**選讀文段**
--

清朝首任駐外大使郭嵩燾鮮為人知的榮辱一生

中國的外交部最近很火,讓各國都看到了中國在外交上面的硬氣與大國風範。然而,在鴉片戰爭以前,中國並沒有對其他國家建立外交關係。直到鴉片戰爭西方列強轟開了中國的國門,此時的清政府從“天朝上國”的觀念中甦醒過來,終於意識到了外交對於一個國家的重要性。1876年8月,清政府在英國倫敦設立了第一個駐外使館,並向該國派駐了首任全權公使郭嵩燾。然而,郭嵩燾這次出使之旅自始至終承受了巨大壓力和非議,遭受了諸多人為的障礙和挫折,最終使他以失敗而歸。

清朝首任駐外大使郭嵩燾鮮為人知的榮辱一生

相較曾國藩、左宗棠這樣的晚清重臣,郭嵩燾的名氣就小了很多。其實,郭嵩燾是湘軍的建立者之一,他平生可以說最重要的兩件事就是組建湘軍和籌辦洋務。儒家傳統友道是維繫湘軍集團的一個重要樞紐,湘軍元老曾國藩、郭嵩燾、劉蓉三人長達四十餘年的友誼,將這一傳統發揮得淋漓盡致,這也是湘軍集團能夠在錯綜複雜的近代史上生存和發展的精神支柱。

--

**記錄資料**
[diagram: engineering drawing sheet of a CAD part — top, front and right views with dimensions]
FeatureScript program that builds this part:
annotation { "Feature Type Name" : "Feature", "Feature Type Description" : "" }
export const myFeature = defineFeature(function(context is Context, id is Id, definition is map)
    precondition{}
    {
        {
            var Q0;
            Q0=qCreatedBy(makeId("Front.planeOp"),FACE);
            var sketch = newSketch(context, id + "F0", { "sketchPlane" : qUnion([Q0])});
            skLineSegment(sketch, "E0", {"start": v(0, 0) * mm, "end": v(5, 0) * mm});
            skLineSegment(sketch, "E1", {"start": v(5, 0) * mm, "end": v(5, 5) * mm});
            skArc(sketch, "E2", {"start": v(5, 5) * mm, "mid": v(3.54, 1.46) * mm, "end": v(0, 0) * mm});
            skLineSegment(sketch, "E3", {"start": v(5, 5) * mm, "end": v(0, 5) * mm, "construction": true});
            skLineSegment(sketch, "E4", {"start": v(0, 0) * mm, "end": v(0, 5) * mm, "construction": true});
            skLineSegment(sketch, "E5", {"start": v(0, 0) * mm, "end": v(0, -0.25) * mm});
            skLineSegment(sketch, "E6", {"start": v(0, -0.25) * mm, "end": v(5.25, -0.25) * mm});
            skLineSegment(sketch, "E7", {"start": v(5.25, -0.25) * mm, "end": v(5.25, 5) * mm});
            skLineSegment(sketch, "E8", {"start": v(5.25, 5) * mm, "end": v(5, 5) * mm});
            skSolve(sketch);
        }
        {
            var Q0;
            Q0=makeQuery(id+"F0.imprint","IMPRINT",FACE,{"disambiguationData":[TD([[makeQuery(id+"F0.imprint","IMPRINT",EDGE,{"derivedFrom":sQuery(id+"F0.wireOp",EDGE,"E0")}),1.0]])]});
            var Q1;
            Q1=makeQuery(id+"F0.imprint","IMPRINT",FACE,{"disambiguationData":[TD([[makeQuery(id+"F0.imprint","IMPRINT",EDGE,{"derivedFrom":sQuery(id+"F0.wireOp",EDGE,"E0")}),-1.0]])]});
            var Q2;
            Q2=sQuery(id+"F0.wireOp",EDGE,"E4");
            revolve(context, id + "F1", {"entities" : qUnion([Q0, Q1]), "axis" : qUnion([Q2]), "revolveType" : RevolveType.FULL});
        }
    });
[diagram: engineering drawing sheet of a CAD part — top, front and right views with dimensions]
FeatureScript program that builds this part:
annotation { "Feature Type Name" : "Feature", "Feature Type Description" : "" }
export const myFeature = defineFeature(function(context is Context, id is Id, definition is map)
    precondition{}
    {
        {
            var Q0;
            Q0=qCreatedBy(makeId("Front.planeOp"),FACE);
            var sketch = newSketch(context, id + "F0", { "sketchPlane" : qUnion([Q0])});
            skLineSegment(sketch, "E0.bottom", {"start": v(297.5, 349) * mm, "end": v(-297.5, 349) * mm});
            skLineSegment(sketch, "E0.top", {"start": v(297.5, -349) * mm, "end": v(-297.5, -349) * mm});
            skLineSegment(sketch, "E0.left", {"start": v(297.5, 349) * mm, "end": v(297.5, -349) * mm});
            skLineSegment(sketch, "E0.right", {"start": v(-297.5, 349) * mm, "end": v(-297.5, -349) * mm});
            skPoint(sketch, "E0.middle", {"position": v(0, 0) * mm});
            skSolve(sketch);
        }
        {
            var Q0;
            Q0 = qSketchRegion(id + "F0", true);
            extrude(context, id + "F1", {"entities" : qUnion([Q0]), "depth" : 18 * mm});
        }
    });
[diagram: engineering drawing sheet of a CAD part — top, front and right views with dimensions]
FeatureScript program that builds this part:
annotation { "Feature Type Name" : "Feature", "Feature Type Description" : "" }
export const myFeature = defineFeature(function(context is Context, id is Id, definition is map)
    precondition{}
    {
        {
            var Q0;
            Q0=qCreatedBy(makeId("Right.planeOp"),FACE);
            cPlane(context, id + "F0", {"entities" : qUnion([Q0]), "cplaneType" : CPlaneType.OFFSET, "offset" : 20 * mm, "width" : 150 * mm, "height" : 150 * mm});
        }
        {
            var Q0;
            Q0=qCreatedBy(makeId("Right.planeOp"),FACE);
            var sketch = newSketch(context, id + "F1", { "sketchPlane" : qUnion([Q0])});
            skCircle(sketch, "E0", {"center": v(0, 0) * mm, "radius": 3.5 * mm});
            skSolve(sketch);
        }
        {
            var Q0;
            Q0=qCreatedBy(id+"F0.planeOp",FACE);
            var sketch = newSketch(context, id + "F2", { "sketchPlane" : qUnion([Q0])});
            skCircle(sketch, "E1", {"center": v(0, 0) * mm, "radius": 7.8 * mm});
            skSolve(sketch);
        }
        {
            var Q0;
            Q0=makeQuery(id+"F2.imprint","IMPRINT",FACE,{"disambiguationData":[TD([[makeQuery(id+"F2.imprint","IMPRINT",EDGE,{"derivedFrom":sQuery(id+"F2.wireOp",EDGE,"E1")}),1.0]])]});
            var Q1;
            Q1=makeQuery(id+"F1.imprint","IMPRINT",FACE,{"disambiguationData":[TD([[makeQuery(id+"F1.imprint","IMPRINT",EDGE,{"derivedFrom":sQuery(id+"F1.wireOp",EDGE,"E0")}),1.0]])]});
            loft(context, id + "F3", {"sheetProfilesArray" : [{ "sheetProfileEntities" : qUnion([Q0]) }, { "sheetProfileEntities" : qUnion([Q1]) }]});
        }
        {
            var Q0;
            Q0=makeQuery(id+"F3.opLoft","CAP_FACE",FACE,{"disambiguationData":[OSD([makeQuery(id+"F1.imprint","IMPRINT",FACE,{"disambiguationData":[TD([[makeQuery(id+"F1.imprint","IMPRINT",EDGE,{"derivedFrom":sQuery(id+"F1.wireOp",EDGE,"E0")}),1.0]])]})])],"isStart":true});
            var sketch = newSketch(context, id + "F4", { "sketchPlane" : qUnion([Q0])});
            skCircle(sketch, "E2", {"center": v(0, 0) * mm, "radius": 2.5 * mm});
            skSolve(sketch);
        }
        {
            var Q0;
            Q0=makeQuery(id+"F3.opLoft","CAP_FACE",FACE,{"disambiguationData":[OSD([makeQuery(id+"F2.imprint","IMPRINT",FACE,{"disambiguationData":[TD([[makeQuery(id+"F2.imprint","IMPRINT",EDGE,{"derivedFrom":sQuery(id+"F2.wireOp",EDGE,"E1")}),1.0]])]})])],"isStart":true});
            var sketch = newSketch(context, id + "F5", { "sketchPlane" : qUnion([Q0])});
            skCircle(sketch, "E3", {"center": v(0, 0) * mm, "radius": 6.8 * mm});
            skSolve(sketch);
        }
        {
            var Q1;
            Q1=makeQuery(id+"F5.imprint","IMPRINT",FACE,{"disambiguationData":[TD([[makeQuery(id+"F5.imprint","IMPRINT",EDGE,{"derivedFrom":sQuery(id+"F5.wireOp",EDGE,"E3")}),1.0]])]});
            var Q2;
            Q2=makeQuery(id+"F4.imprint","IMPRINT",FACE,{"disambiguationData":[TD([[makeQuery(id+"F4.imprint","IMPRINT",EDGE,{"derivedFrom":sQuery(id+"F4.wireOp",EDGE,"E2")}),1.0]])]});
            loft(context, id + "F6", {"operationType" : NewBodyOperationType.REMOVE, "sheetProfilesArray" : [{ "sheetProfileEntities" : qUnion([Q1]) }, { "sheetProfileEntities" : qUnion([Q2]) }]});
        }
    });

--

接續上方那篇介紹郭嵩燾的文章,從其最後一句之後繼續寫下去。

郭嵩燾年紀輕輕就中了秀才和舉人,在讀嶽麓書院時認識了曾國藩和劉蓉,曾國藩比郭嵩燾大六歲,劉蓉大郭嵩燾兩歲。這三人志同道合,愛談聖賢,且都極其崇拜經世致用之學,三人於古文也都推崇桐城派,相同的智趣和相同的信仰,使他們異常親密,郭嵩燾在《玉泉老人自敘》中回憶說:“初遊嶽麓,與劉孟容中丞交莫逆,會曾文正公自京師就試歸,道長沙,與劉孟容交舊好。欣然聯此,三人僦居公棧,盡數月之歡,砰砰然覺理解之漸見圓通,而神識之日增揚詡矣。”

郭嵩燾與洋務接觸很長,早在第一次鴉片戰爭,他在做浙江學政羅文俊幕僚時就見識了堅船利炮的強大,他詩歌裡說“萬里島夷浮水來,一星參伐傍霄明。”當時的郭嵩燾還和其他人一樣把洋人不當做人,他說“三年滄海有奔鯨”,但隨著眼界的擴寬,郭嵩燾被震撼了。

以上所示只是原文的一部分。